Records to use ::
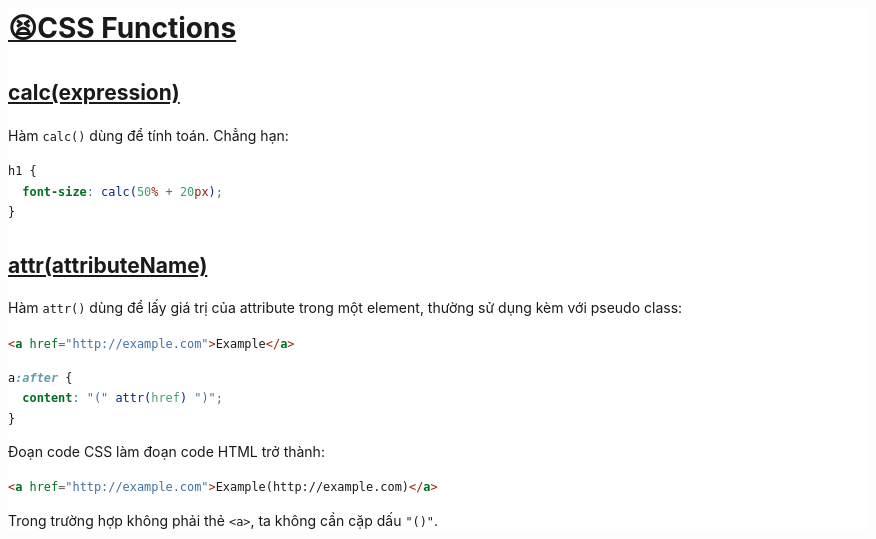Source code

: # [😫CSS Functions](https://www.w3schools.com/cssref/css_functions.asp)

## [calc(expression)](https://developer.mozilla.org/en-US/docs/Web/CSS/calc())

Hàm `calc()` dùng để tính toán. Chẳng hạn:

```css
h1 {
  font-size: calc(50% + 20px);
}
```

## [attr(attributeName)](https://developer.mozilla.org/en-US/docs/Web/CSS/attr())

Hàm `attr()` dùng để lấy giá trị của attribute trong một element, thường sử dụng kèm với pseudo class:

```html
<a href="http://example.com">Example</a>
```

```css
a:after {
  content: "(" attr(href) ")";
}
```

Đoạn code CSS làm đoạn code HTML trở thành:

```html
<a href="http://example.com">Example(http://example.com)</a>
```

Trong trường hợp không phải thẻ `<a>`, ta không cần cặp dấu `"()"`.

==

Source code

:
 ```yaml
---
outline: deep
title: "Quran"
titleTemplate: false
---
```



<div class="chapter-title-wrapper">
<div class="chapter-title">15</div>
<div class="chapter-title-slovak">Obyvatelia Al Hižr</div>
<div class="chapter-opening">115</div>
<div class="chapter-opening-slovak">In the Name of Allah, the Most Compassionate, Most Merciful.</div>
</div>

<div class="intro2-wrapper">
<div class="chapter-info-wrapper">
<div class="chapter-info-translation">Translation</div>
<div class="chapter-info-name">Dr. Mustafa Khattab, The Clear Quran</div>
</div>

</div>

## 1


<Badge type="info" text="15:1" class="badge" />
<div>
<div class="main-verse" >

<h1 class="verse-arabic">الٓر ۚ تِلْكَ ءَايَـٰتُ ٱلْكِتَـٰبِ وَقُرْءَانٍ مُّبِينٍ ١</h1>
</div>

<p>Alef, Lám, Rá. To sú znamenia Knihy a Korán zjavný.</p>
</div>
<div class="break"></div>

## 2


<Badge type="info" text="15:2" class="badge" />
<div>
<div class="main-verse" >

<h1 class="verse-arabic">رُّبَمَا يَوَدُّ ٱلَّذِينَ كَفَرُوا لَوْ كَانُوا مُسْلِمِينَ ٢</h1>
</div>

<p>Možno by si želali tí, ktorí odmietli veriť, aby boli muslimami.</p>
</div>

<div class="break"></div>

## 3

Task statement :: In the entries above, find each line containing the string "opening" and copy it.

Response area ::
<div class="chapter-opening">115</div>
<div class="chapter-opening-slovak">In the Name of Allah, the Most Compassionate, Most Merciful.</div>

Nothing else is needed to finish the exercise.